Head of Rosimushchestvo
- In office 26 May 2008 – 18 September 2011
- Preceded by: Valery Nazarov
- Succeeded by: Gleb Nikitin (acting); Olga Dergunova;

Personal details
- Born: 10 April 1947 (age 79) Leningrad, RSFSR, USSR
- Party: United Russia
- Spouse: Irina Evgenievna Petrova
- Children: Vasily; Alina; Elena;
- Parents: Alexander Timofeevich Petrov (father); Lydia Stepanovna Petrova (mother);
- Education: Leningrad State University
- Occupation: Lawyer

= Yury Petrov (politician, born 1947) =

Russian politician

Yury Alexandrovich Petrov (Юрий Александрович Петров; born 10 April 1947) is a Russian political figure and a deputy of the 8th State Duma. He has the federal state civilian service rank of 1st class Active State Councillor of the Russian Federation.
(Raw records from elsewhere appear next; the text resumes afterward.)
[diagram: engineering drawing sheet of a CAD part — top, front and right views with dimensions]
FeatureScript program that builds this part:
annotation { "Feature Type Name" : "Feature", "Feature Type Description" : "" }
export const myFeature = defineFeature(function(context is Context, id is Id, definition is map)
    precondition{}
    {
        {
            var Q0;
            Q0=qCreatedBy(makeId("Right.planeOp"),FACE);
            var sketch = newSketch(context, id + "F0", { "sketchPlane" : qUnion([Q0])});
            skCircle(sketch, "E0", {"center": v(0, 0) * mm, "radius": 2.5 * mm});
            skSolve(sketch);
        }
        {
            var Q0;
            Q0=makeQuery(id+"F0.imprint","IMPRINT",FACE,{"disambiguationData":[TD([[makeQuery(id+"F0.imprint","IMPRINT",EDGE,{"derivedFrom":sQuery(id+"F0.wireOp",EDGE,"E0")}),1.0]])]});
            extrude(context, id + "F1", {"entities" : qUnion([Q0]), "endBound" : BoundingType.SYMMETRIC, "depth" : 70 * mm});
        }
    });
After graduating from the Leningrad State University, Petrov started working there first as an assistant and later as an associate professor of the Faculty of Law. Simultaneously with that, he was also working as a lawyer in a number of Saint Petersburg law firms. In September 2004, Petrov was appointed deputy chair of the Russian fund of federal property (liquidated in 2008). From 2008 to 2011, he headed the Federal Agency for State Property Management. In 2011, 2016, and 2021 he was elected deputy of the 6th, 7th, and 8th State Dumas, respectively.

== Sanctions ==
He was sanctioned by the UK government in 2022 in relation to the Russo-Ukrainian War.